Exercise aim -> Can you copy all of the data below word for word, leaving the pictures out of your answer?

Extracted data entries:
..............................
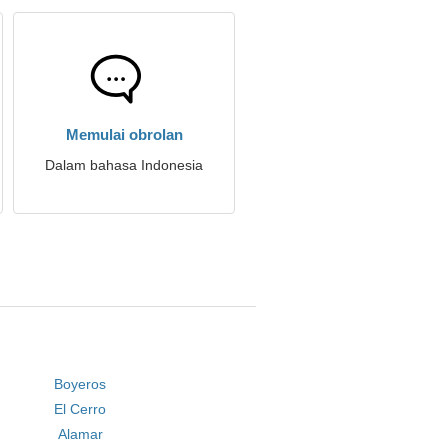
Memulai obrolan
Dalam bahasa Indonesia
Boyeros
El Cerro
Alamar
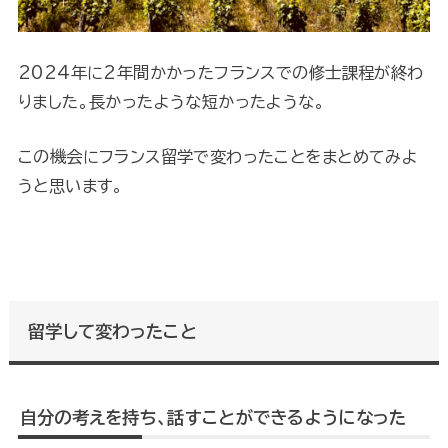
2024年に2年間かかったフランスでの修士課程が終わ
りました。長かったような短かったような。
この機会にフランス留学で変わったことをまとめてみよ
うと思います。
留学して変わったこと
自分の考えを持ち、話すことができるようになった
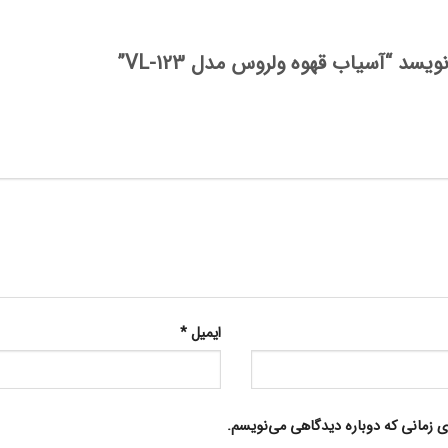
د “آسیاب قهوه ولروس مدل VL-123”
ایمیل
*
ای زمانی که دوباره دیدگاهی می‌نویسم.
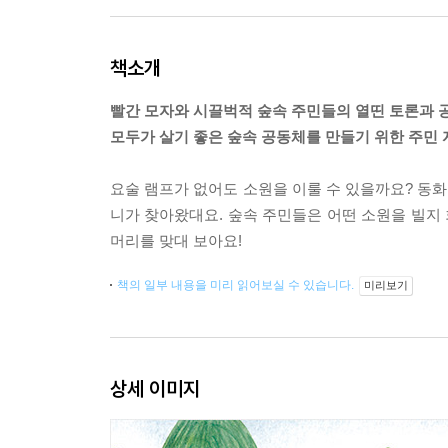
책소개
빨간 모자와 시끌벅적 숲속 주민들의 열띤 토론과 공
모두가 살기 좋은 숲속 공동체를 만들기 위한 주민 
요술 램프가 없어도 소원을 이룰 수 있을까요? 동화
니가 찾아왔대요. 숲속 주민들은 어떤 소원을 빌지 
머리를 맞대 보아요!
책의 일부 내용을 미리 읽어보실 수 있습니다.
미리보기
상세 이미지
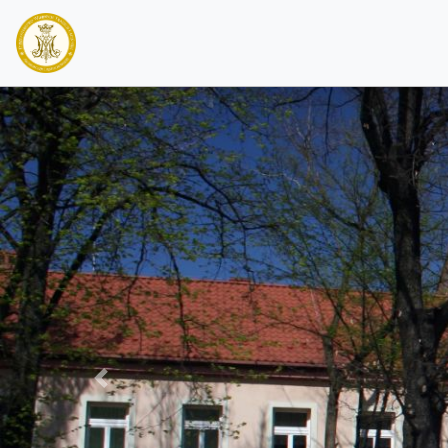
PREVIOUS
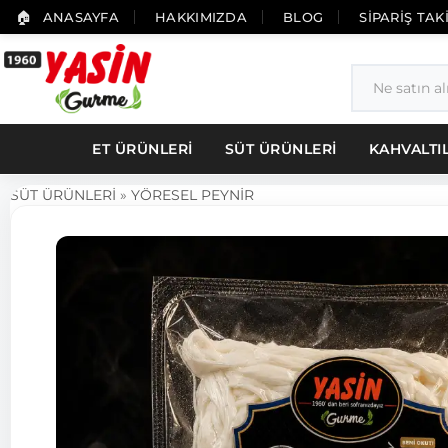
ANASAYFA
HAKKIMIZDA
BLOG
SİPARİŞ TAK
ET ÜRÜNLERİ
SÜT ÜRÜNLERİ
KAHVALTI
SÜT ÜRÜNLERİ
»
YÖRESEL PEYNİR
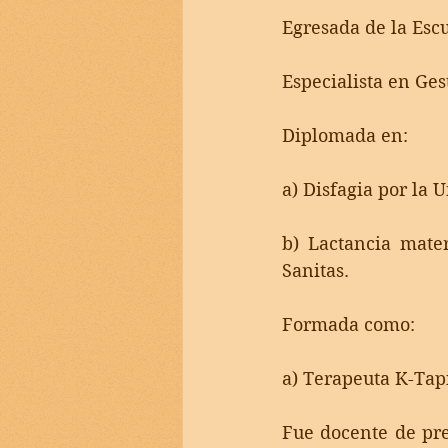
Egresada de la Esc
Especialista en Ges
Diplomada en:
a) Disfagia por la 
b) Lactancia mater
Sanitas.
Formada como:
a) Terapeuta K-Tap
Fue docente de pre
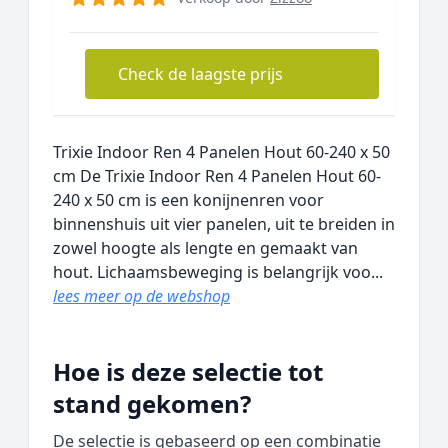
Check de laagste prijs
Trixie Indoor Ren 4 Panelen Hout 60-240 x 50
cm De Trixie Indoor Ren 4 Panelen Hout 60-
240 x 50 cm is een konijnenren voor
binnenshuis uit vier panelen, uit te breiden in
zowel hoogte als lengte en gemaakt van
hout. Lichaamsbeweging is belangrijk voo...
lees meer op de webshop
Hoe is deze selectie tot
stand gekomen?
De selectie is gebaseerd op een combinatie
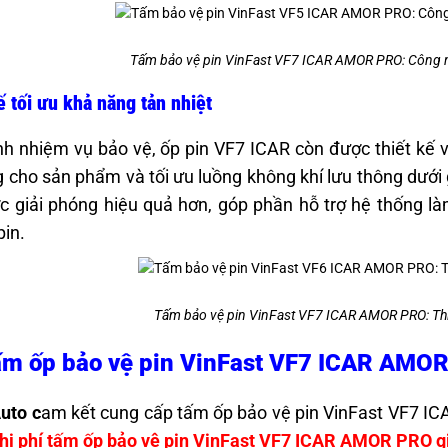
Tấm bảo vệ pin VinFast VF7 ICAR AMOR PRO: Công ng
ế tối ưu khả năng tản nhiệt
h nhiệm vụ bảo vệ, ốp pin VF7 ICAR còn được thiết kế 
 cho sản phẩm và tối ưu luồng không khí lưu thông dưới 
c giải phóng hiệu quả hơn, góp phần hỗ trợ hệ thống là
pin.
Tấm bảo vệ pin VinFast VF7 ICAR AMOR PRO: Thiế
ấm ốp bảo vệ pin VinFast VF7 ICAR AMO
uto c
am kết cung cấp tấm ốp bảo vệ pin VinFast VF7 IC
hi phí tấm ốp bảo vệ pin VinFast VF7 ICAR AMOR PRO g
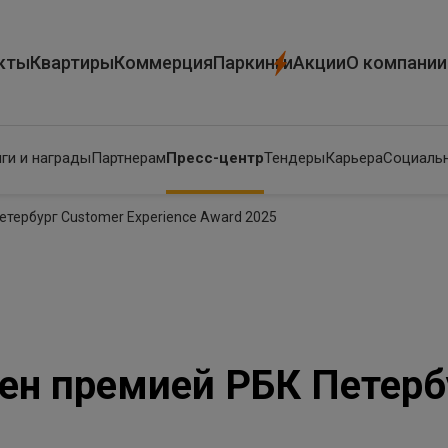
кты
Квартиры
Коммерция
Паркинги
Акции
О компании
ги и награды
Партнерам
Пресс-центр
Тендеры
Карьера
Социальн
тербург Customer Experience Award 2025
н премией РБК Петерб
..............................
Finished exercise ->
Memulai obrolan
Dalam bahasa Indonesia
Boyeros
El Cerro
Alamar
2024年に2年間かかったフランスでの修士課程が終わ
りました。長かったような短かったような。
この機会にフランス留学で変わったことをまとめてみよ
うと思います。
留学して変わったこと
自分の考えを持ち、話すことができるようになった
د “آسیاب قهوه ولروس مدل VL-123”
ایمیل
*
ای زمانی که دوباره دیدگاهی می‌نویسم.
책소개
빨간 모자와 시끌벅적 숲속 주민들의 열띤 토론과 공
모두가 살기 좋은 숲속 공동체를 만들기 위한 주민 
요술 램프가 없어도 소원을 이룰 수 있을까요? 동화
니가 찾아왔대요. 숲속 주민들은 어떤 소원을 빌지 
머리를 맞대 보아요!
책의 일부 내용을 미리 읽어보실 수 있습니다.
미리보기
상세 이미지
PREVIOUS
ANASAYFA
HAKKIMIZDA
BLOG
SİPARİŞ TAK
ET ÜRÜNLERİ
SÜT ÜRÜNLERİ
KAHVALTI
SÜT ÜRÜNLERİ
»
YÖRESEL PEYNİR
Egresada de la Esc
Especialista en Ges
Diplomada en:
a) Disfagia por la 
b) Lactancia mater
Sanitas.
Formada como:
a) Terapeuta K-Tap
Fue docente de pre
Check de laagste prijs
Trixie Indoor Ren 4 Panelen Hout 60-240 x 50
cm De Trixie Indoor Ren 4 Panelen Hout 60-
240 x 50 cm is een konijnenren voor
binnenshuis uit vier panelen, uit te breiden in
zowel hoogte als lengte en gemaakt van
hout. Lichaamsbeweging is belangrijk voo...
lees meer op de webshop
Hoe is deze selectie tot
stand gekomen?
De selectie is gebaseerd op een combinatie
Tấm bảo vệ pin VinFast VF7 ICAR AMOR PRO: Công ng
ế tối ưu khả năng tản nhiệt
h nhiệm vụ bảo vệ, ốp pin VF7 ICAR còn được thiết kế 
 cho sản phẩm và tối ưu luồng không khí lưu thông dưới 
c giải phóng hiệu quả hơn, góp phần hỗ trợ hệ thống là
pin.
Tấm bảo vệ pin VinFast VF7 ICAR AMOR PRO: Thiế
ấm ốp bảo vệ pin VinFast VF7 ICAR AMO
uto c
am kết cung cấp tấm ốp bảo vệ pin VinFast VF7 IC
hi phí tấm ốp bảo vệ pin VinFast VF7 ICAR AMOR PRO g
кты
Квартиры
Коммерция
Паркинги
Акции
О компании
ги и награды
Партнерам
Пресс-центр
Тендеры
Карьера
Социальн
тербург Customer Experience Award 2025
н премией РБК Петерб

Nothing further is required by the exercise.